Более сложный вопрос — как относился Н.В. Гоголь к своему герою Тарасу Бульбе? Вполне возможно, что он им восхищался. Но гениальный писатель описал то, что мы постоянно наблюдаем в наше время. А вот кому следовало бы ознакомиться с подлинной историей герцога Энгиенского, а также задуматься над причинами гибели Тараса Бульбы, так это многим нашим деятелям искусства и политикам. В наши дни слишком много издается книг и снимается кинофильмов, где положительные герои не останавливаются “перед жизнью одного человека”. Политики рекомендуют “исходя из интересов государства” не обращать внимания на договоры и конвенции, подписанные от имени государства. Причем зачастую речь идет даже не о серьезных вопросах, связанных с безопасностью государства, а о мелочах. И им полезно было бы напомнить и историю герцога Энгиенского, и сказку М.Е. Салтыкова-Щедрина “Медведь на воеводстве”.
Поучительно сравнить Дон Кихота и Тараса Бульбу. Рыцарь Печального Образа принадлежал цивилизации, где слово рыцаря значило очень много. Поэтому Рыцарь Белой Луны удовлетворился словом поверженного противника. И Дон Кихот умер в своей постели. Мир, где слово ничего не значит, где договоры не соблюдаются, быстро становится чрезвычайно жестоким. И об этом тоже не следует забывать тем, кто без уважения относится к договорам, конвенциям и законам.

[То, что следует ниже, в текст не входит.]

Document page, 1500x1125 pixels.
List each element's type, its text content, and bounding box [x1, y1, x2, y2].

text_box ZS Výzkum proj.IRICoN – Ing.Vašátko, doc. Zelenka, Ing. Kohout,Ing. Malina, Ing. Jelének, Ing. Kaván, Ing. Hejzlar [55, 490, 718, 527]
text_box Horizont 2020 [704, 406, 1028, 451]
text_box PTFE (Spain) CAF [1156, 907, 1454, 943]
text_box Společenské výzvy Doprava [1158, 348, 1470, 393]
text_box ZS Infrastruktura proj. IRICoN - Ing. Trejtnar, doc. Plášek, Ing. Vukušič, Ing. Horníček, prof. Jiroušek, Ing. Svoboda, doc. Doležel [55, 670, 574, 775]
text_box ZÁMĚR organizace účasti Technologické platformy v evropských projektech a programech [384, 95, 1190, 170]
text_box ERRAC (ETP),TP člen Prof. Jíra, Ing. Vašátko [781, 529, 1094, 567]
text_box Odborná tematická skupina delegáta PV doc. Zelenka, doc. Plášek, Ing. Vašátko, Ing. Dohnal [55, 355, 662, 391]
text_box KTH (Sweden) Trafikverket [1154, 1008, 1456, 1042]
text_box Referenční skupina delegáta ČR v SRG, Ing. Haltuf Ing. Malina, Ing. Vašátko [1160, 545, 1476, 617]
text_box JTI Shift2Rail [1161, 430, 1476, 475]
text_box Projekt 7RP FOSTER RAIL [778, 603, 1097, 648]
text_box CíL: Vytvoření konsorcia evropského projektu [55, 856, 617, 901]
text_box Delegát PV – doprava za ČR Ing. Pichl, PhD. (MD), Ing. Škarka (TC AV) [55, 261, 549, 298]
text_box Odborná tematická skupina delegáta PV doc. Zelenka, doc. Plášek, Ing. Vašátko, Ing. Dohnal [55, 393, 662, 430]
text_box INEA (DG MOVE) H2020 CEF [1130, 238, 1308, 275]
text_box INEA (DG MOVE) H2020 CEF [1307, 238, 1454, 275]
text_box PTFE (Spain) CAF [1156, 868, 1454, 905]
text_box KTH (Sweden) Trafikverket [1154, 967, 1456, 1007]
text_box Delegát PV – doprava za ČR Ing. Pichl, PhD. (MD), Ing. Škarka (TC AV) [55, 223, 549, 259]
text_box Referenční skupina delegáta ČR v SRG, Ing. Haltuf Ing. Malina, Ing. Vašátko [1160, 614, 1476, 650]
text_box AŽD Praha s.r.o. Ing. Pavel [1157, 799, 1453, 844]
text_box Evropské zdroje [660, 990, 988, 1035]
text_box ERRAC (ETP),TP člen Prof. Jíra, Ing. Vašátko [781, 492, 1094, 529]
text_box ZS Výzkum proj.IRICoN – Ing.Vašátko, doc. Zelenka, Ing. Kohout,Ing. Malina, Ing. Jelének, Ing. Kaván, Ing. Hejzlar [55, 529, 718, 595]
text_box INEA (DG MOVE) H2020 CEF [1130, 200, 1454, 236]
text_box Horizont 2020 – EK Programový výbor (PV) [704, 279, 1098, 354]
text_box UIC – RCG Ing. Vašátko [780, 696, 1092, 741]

Современным политикам полезно помнить, как быстро и в то же время соблюдая внешне демократические процедуры, полевой командир Тарас Бульба сделал своего ставленника кошевым атаманом. А современным правозащитникам и журналистам полезно вспомнить, что ставленник Тараса Бульбы, едва успев занять свой пост, стал планировать провокацию.

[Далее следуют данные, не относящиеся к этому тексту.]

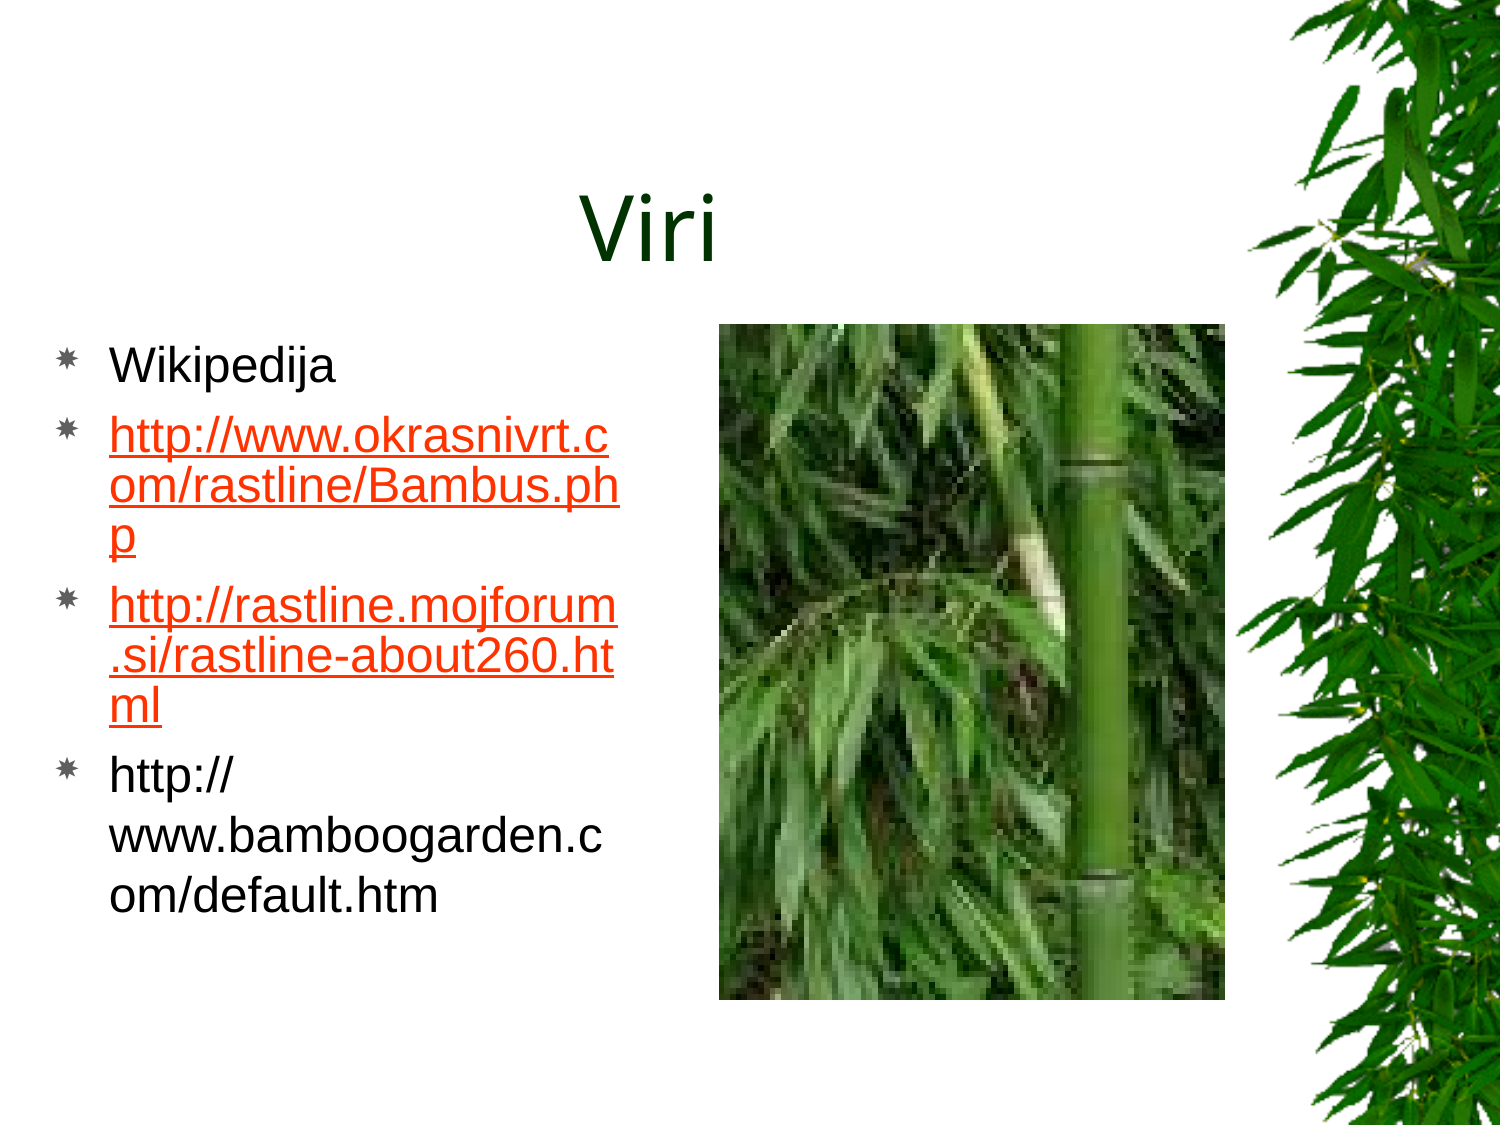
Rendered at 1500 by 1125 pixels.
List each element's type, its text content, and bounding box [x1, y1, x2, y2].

picture [719, 0, 1500, 1125]
list Wikipedija http://www.okrasnivrt.com/rastline/Bambus.php http://rastline.mojforum.si/rastline-about260.html http://www.bamboogarden.com/default.htm [37, 324, 644, 1000]
title Viri [37, 162, 1263, 288]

Сказ Н.С. Лескова особенно актуален тем, что в нем речь идет о столь модном в наши дни пиаре. А точнее, о той ловушке, в которую иногда попадают заказчики пиара. Действительно, главный наш пиарщик Платов сумел произвести нужное, с его точки зрения, впечатление на заказчика — царя. Он добился того, что было нужно лично ему, — царь был им доволен. А то, что благодаря переставшей прыгать блохе англичане поняли, что дела в России совсем не блестящи, “патриота” Платова не трогало. В результате царь, заказавший пиар, оказался обманутым. И пострадал престиж государства.